What is required: Return every line from the records below with the string "linecap".

Data supplied:

* * *

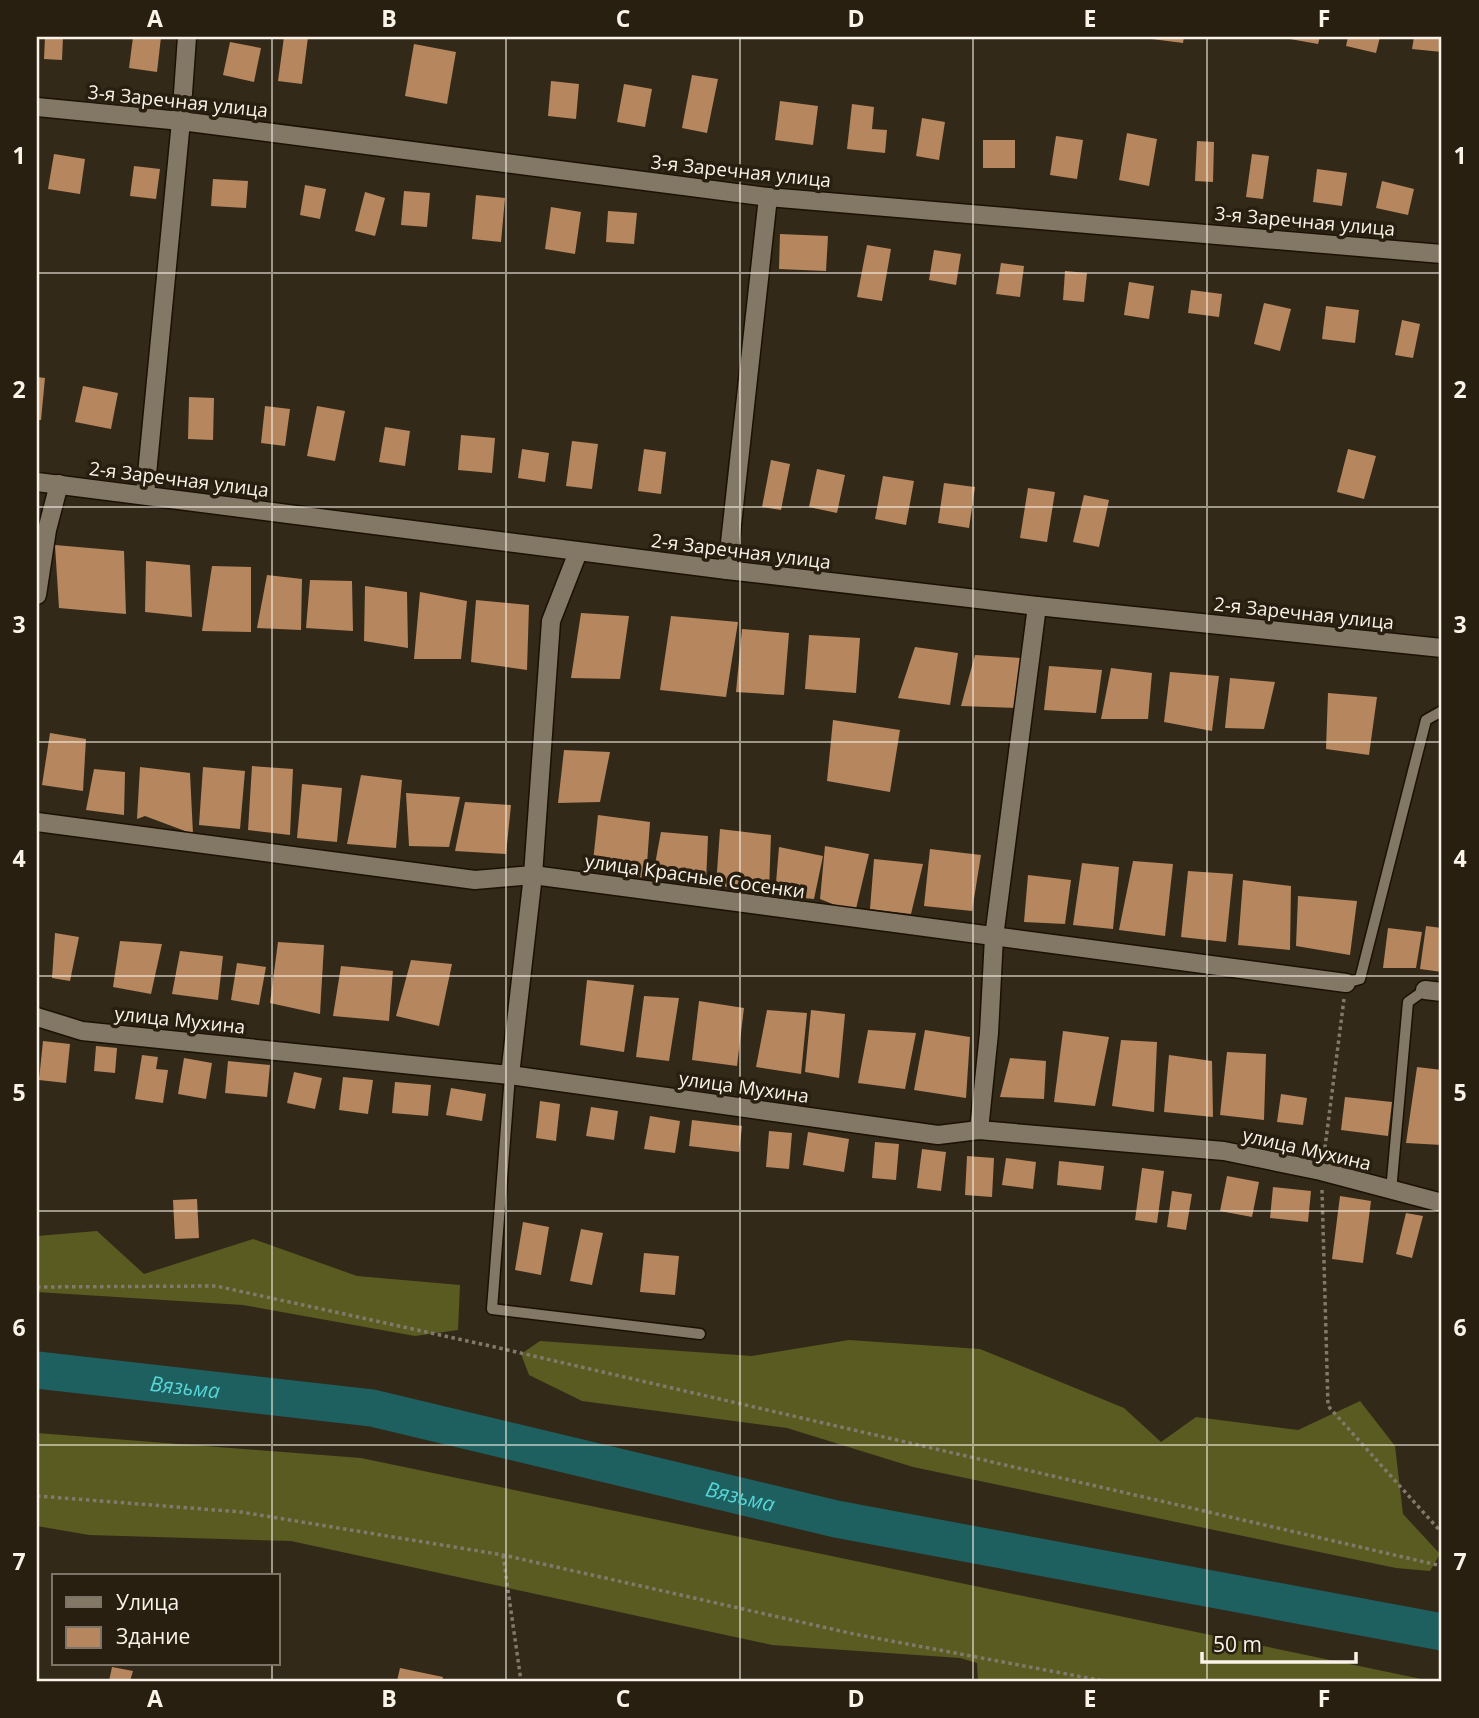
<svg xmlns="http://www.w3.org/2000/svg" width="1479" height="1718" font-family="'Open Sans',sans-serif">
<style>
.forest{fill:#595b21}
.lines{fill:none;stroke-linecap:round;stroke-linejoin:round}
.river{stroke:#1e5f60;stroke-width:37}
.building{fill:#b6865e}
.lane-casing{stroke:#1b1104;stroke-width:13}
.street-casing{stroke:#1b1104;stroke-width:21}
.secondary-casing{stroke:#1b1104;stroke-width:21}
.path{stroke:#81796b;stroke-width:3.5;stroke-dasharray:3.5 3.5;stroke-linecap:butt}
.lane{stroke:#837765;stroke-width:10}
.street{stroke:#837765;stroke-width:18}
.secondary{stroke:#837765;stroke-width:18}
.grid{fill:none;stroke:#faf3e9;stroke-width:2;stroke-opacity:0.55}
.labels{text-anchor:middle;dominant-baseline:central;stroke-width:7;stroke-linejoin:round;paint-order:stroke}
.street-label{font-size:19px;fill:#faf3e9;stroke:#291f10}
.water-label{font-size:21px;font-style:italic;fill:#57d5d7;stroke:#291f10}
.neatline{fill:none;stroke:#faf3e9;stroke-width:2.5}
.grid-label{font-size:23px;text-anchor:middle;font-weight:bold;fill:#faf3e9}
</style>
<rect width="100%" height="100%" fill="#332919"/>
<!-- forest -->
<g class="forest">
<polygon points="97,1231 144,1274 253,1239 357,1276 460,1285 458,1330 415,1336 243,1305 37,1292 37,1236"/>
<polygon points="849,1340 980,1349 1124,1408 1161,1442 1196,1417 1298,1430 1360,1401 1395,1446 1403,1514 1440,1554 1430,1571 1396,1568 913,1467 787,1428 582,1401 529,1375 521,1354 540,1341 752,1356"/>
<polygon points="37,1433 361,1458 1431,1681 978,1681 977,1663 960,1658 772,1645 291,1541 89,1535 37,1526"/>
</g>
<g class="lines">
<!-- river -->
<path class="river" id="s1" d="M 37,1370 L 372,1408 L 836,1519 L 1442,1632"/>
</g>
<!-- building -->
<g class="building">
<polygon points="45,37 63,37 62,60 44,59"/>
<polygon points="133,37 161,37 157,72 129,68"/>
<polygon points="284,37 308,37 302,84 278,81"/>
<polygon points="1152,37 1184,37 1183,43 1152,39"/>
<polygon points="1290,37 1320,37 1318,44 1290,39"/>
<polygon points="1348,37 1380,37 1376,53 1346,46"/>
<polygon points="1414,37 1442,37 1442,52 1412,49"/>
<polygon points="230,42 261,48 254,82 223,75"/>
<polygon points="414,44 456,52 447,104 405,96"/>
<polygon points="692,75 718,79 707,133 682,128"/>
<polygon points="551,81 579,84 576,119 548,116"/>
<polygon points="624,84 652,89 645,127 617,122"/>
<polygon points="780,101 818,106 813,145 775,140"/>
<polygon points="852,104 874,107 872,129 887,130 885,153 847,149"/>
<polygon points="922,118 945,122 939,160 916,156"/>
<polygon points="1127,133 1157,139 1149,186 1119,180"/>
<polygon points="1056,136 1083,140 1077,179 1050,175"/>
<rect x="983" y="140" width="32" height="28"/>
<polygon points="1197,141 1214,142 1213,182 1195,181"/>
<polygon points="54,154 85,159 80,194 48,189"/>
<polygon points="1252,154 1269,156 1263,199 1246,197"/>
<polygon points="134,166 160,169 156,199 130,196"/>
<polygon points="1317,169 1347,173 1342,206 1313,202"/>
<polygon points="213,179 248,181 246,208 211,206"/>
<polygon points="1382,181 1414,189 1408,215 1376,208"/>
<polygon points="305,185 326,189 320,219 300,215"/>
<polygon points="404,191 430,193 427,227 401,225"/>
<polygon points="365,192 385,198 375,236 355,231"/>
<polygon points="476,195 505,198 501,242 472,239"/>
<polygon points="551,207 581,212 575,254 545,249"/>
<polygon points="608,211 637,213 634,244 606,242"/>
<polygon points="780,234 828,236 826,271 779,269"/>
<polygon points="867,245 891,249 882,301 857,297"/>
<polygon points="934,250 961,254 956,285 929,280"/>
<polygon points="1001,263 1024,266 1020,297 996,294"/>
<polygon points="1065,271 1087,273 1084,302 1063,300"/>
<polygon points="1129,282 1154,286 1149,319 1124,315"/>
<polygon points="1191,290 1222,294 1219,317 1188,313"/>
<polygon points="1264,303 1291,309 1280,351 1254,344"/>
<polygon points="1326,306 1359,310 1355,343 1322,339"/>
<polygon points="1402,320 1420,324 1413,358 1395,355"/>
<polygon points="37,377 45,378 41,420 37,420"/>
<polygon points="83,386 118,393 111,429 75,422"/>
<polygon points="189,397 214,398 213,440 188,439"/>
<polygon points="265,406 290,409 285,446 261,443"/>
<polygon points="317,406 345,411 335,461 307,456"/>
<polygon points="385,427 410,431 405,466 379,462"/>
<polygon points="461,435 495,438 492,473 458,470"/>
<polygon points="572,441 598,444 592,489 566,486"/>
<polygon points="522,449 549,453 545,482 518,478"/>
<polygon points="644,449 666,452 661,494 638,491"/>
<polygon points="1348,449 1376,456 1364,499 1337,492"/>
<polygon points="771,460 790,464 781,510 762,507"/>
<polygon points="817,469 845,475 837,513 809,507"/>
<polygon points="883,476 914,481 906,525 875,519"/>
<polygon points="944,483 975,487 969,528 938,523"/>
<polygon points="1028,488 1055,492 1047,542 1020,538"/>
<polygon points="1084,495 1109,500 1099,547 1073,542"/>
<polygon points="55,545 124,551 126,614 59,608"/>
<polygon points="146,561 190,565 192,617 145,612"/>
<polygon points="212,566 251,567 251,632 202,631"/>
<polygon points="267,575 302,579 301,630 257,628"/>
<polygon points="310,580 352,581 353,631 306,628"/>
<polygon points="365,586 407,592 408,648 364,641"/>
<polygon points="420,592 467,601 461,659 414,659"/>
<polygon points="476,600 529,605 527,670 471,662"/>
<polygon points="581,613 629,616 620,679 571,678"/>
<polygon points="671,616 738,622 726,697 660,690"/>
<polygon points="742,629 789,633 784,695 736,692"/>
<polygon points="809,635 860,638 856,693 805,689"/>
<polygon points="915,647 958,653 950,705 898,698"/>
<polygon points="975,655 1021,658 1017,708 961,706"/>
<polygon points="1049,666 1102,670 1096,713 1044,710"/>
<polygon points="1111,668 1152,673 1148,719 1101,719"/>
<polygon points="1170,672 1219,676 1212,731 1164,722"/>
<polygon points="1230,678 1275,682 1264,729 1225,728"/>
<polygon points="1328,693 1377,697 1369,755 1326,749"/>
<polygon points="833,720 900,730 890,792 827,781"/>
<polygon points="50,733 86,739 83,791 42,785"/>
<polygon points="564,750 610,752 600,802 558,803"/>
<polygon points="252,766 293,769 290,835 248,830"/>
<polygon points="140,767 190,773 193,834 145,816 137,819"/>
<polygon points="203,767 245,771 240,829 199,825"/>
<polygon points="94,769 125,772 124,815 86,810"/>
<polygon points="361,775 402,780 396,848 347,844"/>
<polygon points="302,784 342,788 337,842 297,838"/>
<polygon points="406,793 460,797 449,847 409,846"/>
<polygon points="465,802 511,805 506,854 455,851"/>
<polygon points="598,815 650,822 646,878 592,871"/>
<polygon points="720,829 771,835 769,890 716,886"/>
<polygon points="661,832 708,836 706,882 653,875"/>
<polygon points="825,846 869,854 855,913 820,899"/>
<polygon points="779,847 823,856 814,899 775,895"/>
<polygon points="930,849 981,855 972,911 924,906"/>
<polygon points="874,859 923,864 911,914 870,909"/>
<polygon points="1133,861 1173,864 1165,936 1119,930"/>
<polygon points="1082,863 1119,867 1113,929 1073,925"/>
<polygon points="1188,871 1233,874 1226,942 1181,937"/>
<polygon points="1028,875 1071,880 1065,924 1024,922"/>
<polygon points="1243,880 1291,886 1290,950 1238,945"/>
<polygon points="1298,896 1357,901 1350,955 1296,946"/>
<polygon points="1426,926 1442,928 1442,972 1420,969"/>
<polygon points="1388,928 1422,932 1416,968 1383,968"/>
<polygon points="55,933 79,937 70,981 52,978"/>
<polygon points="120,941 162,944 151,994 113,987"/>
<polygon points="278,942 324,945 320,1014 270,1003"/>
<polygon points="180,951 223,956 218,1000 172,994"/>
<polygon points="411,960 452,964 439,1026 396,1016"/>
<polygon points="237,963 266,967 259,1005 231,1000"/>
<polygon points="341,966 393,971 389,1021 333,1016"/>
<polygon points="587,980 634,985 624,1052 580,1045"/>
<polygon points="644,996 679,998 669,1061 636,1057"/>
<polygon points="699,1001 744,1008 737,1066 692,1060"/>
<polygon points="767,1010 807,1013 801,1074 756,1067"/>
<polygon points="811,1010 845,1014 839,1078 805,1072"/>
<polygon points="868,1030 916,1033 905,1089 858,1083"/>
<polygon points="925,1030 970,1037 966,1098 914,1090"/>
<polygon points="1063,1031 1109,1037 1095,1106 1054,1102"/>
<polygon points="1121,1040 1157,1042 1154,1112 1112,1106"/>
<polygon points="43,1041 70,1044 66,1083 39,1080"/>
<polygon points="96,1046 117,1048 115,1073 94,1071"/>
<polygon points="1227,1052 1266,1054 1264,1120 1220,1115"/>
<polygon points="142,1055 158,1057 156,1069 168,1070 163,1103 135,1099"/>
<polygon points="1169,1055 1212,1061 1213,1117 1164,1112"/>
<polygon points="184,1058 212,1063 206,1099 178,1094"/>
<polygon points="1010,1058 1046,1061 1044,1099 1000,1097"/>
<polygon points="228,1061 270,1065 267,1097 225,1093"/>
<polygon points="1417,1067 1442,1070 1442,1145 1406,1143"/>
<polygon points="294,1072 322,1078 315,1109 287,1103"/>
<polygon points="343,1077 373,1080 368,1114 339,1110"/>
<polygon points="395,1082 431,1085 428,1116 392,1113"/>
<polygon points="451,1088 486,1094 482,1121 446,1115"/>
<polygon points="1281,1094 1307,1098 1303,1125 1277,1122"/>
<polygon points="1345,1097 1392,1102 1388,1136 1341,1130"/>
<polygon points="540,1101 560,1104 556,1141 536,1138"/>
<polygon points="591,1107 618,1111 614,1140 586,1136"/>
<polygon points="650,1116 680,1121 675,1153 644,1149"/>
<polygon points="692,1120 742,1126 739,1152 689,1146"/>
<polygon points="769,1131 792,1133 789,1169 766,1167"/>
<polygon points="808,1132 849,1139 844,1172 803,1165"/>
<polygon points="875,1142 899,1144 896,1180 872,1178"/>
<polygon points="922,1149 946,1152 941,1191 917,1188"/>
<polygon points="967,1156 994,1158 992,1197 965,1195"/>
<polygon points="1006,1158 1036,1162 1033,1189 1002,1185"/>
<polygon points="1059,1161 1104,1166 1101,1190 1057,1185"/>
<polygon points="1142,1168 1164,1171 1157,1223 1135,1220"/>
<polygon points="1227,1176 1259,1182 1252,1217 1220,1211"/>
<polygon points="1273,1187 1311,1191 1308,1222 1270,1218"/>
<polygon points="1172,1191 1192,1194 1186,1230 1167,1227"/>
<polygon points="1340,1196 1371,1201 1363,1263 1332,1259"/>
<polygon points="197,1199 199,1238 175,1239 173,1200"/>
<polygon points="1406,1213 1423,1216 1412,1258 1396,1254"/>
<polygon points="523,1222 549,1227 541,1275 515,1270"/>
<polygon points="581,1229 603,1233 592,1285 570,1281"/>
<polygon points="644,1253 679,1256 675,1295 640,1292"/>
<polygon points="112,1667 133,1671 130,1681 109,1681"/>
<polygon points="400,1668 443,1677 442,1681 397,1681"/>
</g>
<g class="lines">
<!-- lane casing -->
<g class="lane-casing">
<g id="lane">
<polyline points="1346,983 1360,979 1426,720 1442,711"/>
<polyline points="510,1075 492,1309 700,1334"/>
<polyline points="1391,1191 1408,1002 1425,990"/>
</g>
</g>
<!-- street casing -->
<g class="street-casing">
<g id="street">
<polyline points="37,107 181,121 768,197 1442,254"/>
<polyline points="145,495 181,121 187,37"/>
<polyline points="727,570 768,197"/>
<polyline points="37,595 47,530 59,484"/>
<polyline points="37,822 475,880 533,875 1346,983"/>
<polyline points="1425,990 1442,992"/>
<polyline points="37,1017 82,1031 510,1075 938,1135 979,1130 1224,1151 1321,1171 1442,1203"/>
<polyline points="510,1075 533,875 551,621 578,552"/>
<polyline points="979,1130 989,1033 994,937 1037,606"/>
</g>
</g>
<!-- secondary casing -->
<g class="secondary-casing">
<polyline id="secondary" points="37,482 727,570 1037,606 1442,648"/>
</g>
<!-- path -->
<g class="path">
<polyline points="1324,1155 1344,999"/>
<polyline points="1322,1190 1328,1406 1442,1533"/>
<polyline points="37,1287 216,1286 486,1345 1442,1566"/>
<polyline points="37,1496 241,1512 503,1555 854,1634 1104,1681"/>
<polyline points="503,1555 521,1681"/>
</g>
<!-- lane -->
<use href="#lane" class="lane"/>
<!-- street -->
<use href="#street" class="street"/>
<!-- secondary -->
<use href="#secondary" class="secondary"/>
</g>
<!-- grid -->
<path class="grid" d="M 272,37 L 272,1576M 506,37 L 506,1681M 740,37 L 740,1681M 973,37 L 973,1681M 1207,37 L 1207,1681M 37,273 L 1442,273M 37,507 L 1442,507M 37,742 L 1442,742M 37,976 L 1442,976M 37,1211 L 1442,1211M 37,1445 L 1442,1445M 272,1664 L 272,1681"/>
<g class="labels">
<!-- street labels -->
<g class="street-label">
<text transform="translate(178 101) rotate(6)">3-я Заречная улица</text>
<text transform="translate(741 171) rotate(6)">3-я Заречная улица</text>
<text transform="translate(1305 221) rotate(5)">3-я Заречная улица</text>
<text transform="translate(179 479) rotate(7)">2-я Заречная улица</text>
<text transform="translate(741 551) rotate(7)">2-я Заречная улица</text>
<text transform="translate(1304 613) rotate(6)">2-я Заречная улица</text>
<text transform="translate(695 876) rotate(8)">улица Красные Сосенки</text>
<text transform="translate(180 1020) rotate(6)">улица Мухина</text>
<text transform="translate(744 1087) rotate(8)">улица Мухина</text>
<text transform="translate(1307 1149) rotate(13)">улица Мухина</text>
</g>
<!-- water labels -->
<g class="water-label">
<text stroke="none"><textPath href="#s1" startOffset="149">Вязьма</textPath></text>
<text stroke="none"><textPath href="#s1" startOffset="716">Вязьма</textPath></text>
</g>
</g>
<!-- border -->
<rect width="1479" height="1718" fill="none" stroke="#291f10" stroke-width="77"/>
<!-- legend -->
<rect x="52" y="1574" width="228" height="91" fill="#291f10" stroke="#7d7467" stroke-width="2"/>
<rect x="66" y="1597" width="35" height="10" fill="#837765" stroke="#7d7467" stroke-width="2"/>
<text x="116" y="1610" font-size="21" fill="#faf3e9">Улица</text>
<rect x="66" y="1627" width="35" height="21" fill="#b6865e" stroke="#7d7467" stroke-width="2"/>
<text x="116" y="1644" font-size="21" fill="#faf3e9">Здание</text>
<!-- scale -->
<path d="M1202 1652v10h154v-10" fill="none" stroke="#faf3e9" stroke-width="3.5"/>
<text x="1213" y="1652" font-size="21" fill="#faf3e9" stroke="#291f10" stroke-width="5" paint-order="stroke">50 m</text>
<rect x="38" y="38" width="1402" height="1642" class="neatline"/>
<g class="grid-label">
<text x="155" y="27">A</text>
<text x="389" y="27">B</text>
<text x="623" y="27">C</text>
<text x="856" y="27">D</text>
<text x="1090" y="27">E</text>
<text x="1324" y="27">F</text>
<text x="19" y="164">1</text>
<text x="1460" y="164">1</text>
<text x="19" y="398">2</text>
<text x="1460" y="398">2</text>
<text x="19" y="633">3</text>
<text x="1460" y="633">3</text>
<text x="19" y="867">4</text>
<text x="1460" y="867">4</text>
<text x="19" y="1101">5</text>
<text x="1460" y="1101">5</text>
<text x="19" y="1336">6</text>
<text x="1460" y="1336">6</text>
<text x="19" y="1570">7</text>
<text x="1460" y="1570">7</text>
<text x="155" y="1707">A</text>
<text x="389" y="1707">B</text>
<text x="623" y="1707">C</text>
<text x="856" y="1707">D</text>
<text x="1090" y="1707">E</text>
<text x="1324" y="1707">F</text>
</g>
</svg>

* * *

Answer below:
.lines{fill:none;stroke-linecap:round;stroke-linejoin:round}
.path{stroke:#81796b;stroke-width:3.5;stroke-dasharray:3.5 3.5;stroke-linecap:butt}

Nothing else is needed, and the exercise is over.